→ What is being asked
Copy the data below word for word, starting at the line that contains "Criminal Sexual Assault, Aggravated" and ending with the final line of the data.

★ ★ ★ ★ ★

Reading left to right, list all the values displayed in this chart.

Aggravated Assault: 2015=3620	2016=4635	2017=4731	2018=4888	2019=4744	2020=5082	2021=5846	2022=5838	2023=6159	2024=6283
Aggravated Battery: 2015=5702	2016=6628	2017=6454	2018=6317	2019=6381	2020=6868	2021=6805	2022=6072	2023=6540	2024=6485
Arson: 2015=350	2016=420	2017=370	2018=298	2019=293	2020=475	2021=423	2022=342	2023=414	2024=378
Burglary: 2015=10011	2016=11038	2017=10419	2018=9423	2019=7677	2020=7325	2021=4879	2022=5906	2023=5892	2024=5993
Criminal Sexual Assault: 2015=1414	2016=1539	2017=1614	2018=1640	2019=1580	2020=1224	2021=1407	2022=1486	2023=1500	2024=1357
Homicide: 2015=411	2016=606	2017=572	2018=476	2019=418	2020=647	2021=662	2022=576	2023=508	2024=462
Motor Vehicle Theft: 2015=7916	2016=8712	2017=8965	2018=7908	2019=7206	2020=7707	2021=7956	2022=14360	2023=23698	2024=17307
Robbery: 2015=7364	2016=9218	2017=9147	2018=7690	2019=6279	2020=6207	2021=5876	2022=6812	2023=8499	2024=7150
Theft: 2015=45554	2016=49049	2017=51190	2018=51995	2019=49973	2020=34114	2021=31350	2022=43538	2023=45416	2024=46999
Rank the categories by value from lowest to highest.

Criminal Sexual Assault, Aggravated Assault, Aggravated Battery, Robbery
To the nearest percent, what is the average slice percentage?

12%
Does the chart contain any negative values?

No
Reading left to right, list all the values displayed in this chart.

★ ★ ★ ★ ★

→ Your response
Criminal Sexual Assault, Aggravated Assault, Aggravated Battery, Robbery
To the nearest percent, what is the average slice percentage?

12%
Does the chart contain any negative values?

No
Reading left to right, list all the values displayed in this chart.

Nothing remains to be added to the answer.